3.3.3.1.1 ICV Computation for IPv4

3.3.3.1.1.1 Base Header Fields

The IPv4 base header fields are classified as follows:

Immutable
Version
Internet Header Length
Total Length
Identification
Protocol (This should be the value for AH.)
Source Address
Destination Address (without loose or strict source routing)

Mutable but predictable
Destination Address (with loose or strict source routing)

Mutable (zeroed prior to ICV calculation)
Type of Service (TOS)
Flags
Fragment Offset
Time to Live (TTL)
Header Checksum

TOS -- This field is excluded because some routers are known to
change the value of this field, even though the IP
specification does not consider TOS to be a mutable header
field.

Flags -- This field is excluded since an intermediate router might
set the DF bit, even if the source did not select it.

Fragment Offset -- Since AH is applied only to non-fragmented IP
packets, the Offset Field must always be zero, and thus it
is excluded (even though it is predictable).

TTL -- This is changed en-route as a normal course of processing
by routers, and thus its value at the receiver is not
predictable by the sender.

Header Checksum -- This will change if any of these other fields
changes, and thus its value upon reception cannot be
predicted by the sender.

3.3.3.1.1.2 Options

For IPv4 (unlike IPv6), there is no mechanism for tagging options as
mutable in transit. Hence the IPv4 options are explicitly listed in
Appendix A and classified as immutable, mutable but predictable, or
mutable. For IPv4, the entire option is viewed as a unit; so even
though the type and length fields within most options are immutable
in transit, if an option is classified as mutable, the entire option
is zeroed for ICV computation purposes.

3.3.3.1.2 ICV Computation for IPv6

3.3.3.1.2.1 Base Header Fields

The IPv6 base header fields are classified as follows:

Immutable
Version
Payload Length
Next Header (This should be the value for AH.)
Source Address
Destination Address (without Routing Extension Header)

Mutable but predictable
Destination Address (with Routing Extension Header)
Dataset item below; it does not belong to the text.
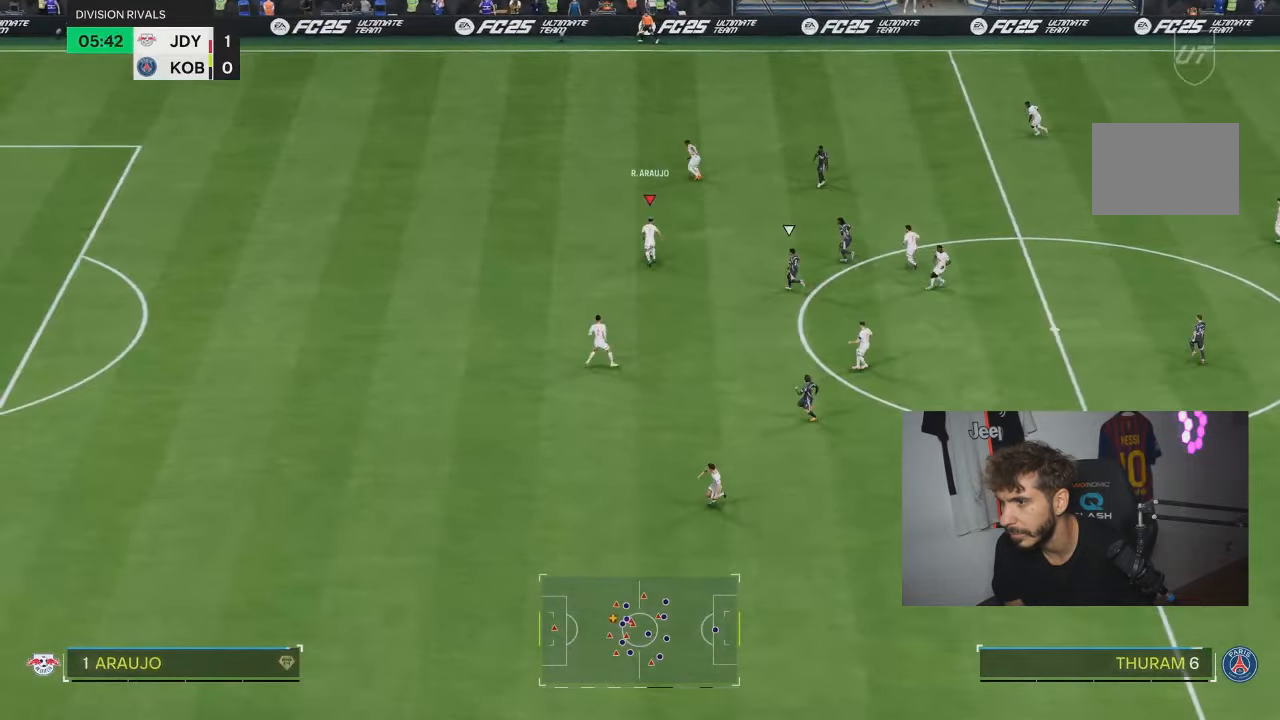
{"dt_ms": 500, "buttons": [], "left_stick": "up", "right_stick": "center", "events": []}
Mutable (zeroed prior to ICV calculation)
Class
Flow Label
Hop Limit

3.3.3.1.2.2 Extension Headers Containing Options

IPv6 options in the Hop-by-Hop and Destination Extension Headers
contain a bit that indicates whether the option might change
(unpredictably) during transit. For any option for which contents
may change en-route, the entire "Option Data" field must be treated
as zero-valued octets when computing or verifying the ICV. The
Option Type and Opt Data Len are included in the ICV calculation.
All options for which the bit indicates immutability are included in
the ICV calculation. See the IPv6 specification [DH95] for more
information.

3.3.3.1.2.3 Extension Headers Not Containing Options

The IPv6 extension headers that do not contain options are explicitly
listed in Appendix A and classified as immutable, mutable but
predictable, or mutable.

3.3.3.2 Padding

3.3.3.2.1 Authentication Data Padding

As mentioned in section 2.6, the Authentication Data field explicitly
includes padding to ensure that the AH header is a multiple of 32
bits (IPv4) or 64 bits (IPv6). If padding is required, its length is
determined by two factors:

- the length of the ICV
- the IP protocol version (v4 or v6)

For example, if the output of the selected algorithm is 96-bits, no
padding is required for either IPv4 or for IPv6. However, if a
different length ICV is generated, due to use of a different
algorithm, then padding may be required depending on the length and
IP protocol version. The content of the padding field is arbitrarily
selected by the sender. (The padding is arbitrary, but need not be
random to achieve security.) These padding bytes are included in the
Authentication Data calculation, counted as part of the Payload
Length, and transmitted at the end of the Authentication Data field
to enable the receiver to perform the ICV calculation.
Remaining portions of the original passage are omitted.